* _WHAT TO DO_
A. In the essay on social distancing, which two practices does the writer say they have been doing every day?
B. Translate this sentence from the essay on social distancing into Spanish: "We need each other and we need to stay calm."
C. Reproduce the essay on social distancing word for word, everything from "I acutely recognize" down to "inside your body.".

* _EXTRACT TO READ_
Language matters. How we speak and relate to each other matters. Today, more than ever.
What I’m thinking about right now is this new term ‘social distancing’ that’s been proposed throughout the COVID-19 national emergency. While I get the overall concept behind it and the necessity of creating more separation between each of us to slow the spread of the virus, the phrase feels isolating to me.
As a new work week begins and the majority of people are home, working remotely, I feel the energy of the collective flowing through me. A heaviness presses on my heart. I am not alone in this. We are far more connected than not. This virus is physically showing us that in very real ways. We need each other and we need to stay calm. We also need to listen to the public health experts and do our part to slow the rate of spread.
I acutely recognize the need to self regulate and discharge as much of the toxic, stress-inducing energy as I’m able. Personally, I’ve been practicing pranayama and somatic meditation every day, along with getting outside with my dog. As this outbreak unfolds, it will be even more important to continue and build upon these practices, as well as to make ourselves available to each other in whatever way we are capable. I am thinking about offering some somatic meditations this week, either on Instagram or Soundcloud. I definitely have tools and resources that others can use in this time of need. In the meantime, here is a rotation of consciousness practice I recorded a few years ago that will help you stay present and inside your body.

* _DATASET EXTRACT_
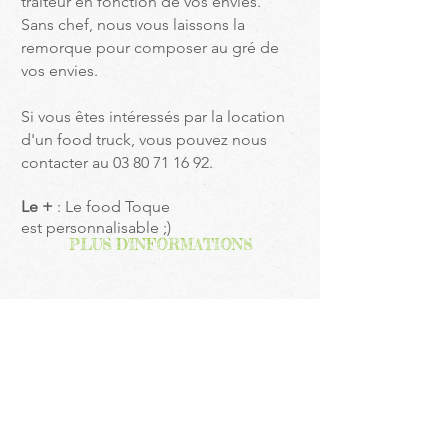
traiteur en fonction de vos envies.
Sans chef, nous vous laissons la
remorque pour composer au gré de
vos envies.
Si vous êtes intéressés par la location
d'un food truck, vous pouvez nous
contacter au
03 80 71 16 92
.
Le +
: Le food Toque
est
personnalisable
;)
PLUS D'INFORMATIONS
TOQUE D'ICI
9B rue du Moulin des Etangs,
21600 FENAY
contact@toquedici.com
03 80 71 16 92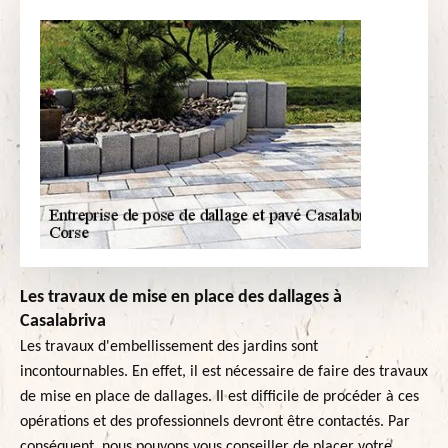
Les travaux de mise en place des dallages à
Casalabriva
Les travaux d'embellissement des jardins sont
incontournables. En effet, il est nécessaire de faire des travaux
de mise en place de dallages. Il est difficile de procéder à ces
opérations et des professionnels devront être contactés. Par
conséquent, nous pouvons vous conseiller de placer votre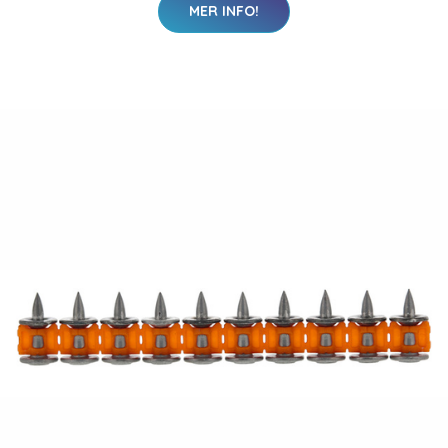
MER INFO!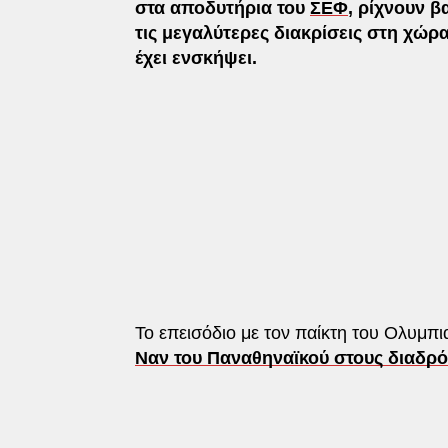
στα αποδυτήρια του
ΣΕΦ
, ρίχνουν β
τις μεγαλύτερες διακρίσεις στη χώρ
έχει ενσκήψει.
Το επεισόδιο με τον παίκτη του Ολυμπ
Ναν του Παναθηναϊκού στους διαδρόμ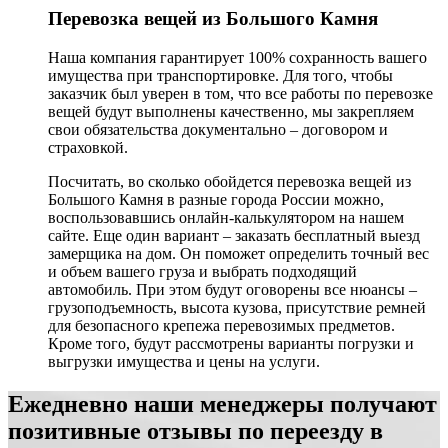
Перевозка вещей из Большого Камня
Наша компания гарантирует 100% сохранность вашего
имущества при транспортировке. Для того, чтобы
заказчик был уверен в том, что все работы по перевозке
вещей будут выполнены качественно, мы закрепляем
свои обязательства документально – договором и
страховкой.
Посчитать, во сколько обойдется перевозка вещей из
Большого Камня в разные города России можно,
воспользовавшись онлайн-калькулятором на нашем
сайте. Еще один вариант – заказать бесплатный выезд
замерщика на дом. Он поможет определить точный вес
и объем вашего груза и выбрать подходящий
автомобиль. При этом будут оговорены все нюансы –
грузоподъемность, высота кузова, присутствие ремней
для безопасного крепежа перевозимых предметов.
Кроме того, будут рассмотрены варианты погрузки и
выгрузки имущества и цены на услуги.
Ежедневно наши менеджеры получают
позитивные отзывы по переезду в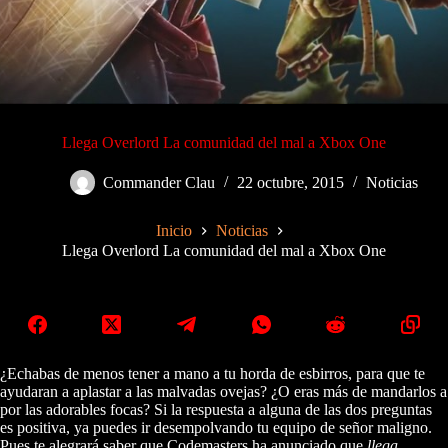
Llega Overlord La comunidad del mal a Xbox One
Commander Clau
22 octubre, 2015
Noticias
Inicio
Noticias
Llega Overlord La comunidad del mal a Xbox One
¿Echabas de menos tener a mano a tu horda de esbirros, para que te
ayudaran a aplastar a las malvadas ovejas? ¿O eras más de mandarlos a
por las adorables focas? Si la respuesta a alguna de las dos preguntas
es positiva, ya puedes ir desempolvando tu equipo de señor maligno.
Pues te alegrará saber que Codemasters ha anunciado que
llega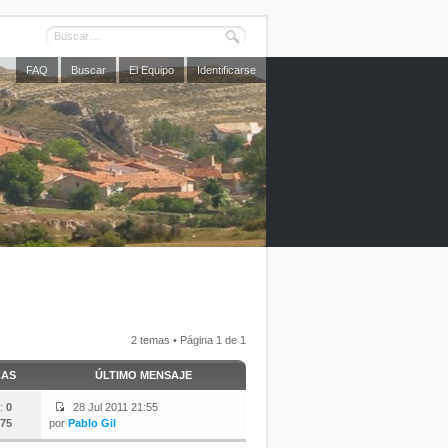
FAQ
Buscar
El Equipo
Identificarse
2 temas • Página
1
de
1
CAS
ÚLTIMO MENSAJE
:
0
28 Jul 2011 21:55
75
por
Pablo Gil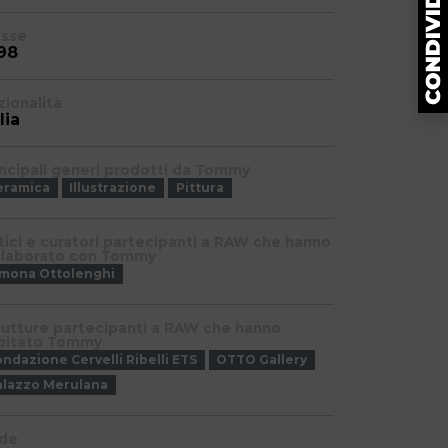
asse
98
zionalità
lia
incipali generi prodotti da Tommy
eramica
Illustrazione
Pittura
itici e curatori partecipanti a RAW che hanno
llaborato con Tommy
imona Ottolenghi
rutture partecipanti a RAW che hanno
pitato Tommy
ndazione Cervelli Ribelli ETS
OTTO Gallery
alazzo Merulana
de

* _RESPONSES BY TASK_
A. Pranayama and somatic meditation.

B. Nos necesitamos unos a otros y necesitamos mantener la calma.

C.
I acutely recognize the need to self regulate and discharge as much of the toxic, stress-inducing energy as I’m able. Personally, I’ve been practicing pranayama and somatic meditation every day, along with getting outside with my dog. As this outbreak unfolds, it will be even more important to continue and build upon these practices, as well as to make ourselves available to each other in whatever way we are capable. I am thinking about offering some somatic meditations this week, either on Instagram or Soundcloud. I definitely have tools and resources that others can use in this time of need. In the meantime, here is a rotation of consciousness practice I recorded a few years ago that will help you stay present and inside your body.